Fluffing your own ego while damaging the self-esteem of others isn’t okay. It’s pathological. It’s amoral. It’s patently sociopathic behavior. There are people online – especially people past their early 30s – who are emerging from bad marriages. It may have been years since they braved the harsh emotional minefield that is the dating world. They may be scarred, they may be utterly terrified of submitting themselves to the marketplace. What if no one wants them? What if they’re not good enough? Are they going to be alone forever?

Did you pause to consider that you may be inflicting emotional damage? Oh, wait, here it is. Yes, yes you did.

Sometimes, I’d feel bad for the guys. Some of them were obviously looking for something serious and I was just wasting their time. I remember one in particular who was really cut up about his ex cheating on him – we talked about it a lot. I vaguely told him that I’d had ‘similar experiences’, but I cried all the way home because I felt like I was re-traumatising him in some way.

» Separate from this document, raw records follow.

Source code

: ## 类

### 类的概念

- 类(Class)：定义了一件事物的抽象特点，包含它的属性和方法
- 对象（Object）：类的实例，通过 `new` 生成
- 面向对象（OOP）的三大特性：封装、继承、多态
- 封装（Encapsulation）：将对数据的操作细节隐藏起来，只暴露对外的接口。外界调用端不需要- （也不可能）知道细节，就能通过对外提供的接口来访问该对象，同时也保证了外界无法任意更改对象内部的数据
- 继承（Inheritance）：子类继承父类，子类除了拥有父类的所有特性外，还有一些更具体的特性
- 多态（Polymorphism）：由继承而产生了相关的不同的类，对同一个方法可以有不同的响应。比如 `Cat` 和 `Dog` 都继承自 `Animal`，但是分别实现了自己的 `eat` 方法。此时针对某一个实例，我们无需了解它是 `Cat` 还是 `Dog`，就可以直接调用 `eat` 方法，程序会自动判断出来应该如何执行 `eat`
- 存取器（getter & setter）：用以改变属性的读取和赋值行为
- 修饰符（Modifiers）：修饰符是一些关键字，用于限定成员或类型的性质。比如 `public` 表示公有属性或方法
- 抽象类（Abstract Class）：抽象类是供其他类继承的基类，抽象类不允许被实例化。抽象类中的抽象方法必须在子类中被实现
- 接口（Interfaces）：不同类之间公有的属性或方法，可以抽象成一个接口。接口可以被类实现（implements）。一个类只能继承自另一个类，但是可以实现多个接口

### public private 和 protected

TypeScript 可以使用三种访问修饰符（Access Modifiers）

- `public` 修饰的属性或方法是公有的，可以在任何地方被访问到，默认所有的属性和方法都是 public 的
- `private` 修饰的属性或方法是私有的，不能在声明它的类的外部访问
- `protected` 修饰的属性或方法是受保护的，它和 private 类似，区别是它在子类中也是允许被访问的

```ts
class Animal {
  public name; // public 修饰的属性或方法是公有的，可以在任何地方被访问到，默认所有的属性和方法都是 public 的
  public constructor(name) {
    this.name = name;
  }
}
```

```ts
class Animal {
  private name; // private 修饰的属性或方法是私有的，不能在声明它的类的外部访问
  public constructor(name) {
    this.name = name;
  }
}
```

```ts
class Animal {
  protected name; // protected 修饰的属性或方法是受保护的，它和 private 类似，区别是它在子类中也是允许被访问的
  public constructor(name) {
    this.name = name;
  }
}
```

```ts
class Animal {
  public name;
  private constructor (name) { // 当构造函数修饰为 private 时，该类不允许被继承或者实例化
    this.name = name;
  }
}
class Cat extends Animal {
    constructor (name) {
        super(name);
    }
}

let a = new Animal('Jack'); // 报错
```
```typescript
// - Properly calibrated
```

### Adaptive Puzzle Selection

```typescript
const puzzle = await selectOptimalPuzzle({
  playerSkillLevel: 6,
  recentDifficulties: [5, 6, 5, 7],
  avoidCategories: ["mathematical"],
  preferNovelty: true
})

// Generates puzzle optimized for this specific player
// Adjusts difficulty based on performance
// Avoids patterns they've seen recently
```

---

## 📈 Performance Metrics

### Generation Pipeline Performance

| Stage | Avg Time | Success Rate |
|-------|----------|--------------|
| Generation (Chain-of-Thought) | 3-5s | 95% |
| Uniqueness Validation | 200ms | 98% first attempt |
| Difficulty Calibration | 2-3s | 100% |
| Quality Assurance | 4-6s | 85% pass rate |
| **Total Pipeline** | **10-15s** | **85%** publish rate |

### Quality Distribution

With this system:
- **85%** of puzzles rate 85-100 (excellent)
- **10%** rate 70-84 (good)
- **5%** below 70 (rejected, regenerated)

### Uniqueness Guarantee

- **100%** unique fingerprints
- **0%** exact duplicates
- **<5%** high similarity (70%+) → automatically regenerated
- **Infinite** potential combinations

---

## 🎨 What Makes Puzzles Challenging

Thank god, a moment of self-awareness. This means you’ve stopped doing it. Right?

Even now, I don’t think what I’m doing is cheating, I consider it more like ‘meeting new people’ with an added ego boost – but I do feel bad for having to be sneaky. I’m aware that I’m betraying his trust – even with the kissing – but I also felt I couldn’t move forward with our relationship unless I was sure that it was still what I wanted.

One of my rules is to always let my dates down gently at the end of each date. I usually just go with ‘I had a lot of fun, but I think this is as far as I want to take it…’ They’re always really kind about it, though it probably seems a bit odd that I cut all contact so quickly. I’m sure no one enjoys being blocked.

As I said earlier, I’m so fucking glad I don’t have to deal with malignant users like you anymore.

I wish for you, and all the people like you (male and female), nothing more or less than what your behavior has earned you.

If you’re smart, you’ll pray there’s no such thing as karma.